- Nicho de obra. En la actualidad, es el modelo más utilizado en los cementerios españoles. Se utilizan ladrillos para construir la estructura tradicional del cementerio.
- Nicho para féretro. Esta variedad alberga el ataúd y lleva una lápida con los datos de la persona fallecida, así como algún elemento decorativo religioso y una repisa para la colocación de ramos de flores.
- Nicho para cenizas. Estos nichos se conocen como columbarios. Se depositan las cenizas del difunto tras el proceso de incineración. Pueden ser de diferentes tamaños y se puede elegir los elementos decorativos.

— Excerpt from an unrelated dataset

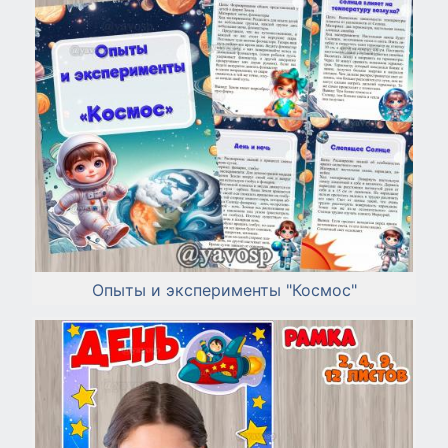
Опыты и эксперименты "Космос"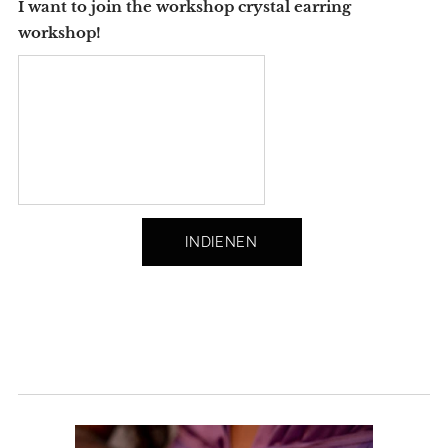
I want to join the workshop crystal earring
workshop!
INDIENEN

- Nichos prefabricados, ejecutados con moldes recuperables y dobles. Estos tipos son menos frecuentes. Los prefabricados son módulos de hormigón armado que se construyen para incorporarlos al cementerio. Los nichos ejecutados con moldes recuperables, por el contrario, se construyen en el cementerio y se rellenan con hormigón los moldes seleccionados. Los nichos dobles pueden ser de varios tipos, ya que consisten en colocar a un fallecido en un nicho individual, permitiendo el enterramiento de dos féretros en lugar de sólo uno. Se da en casos de matrimonios fallecidos, por ejemplo.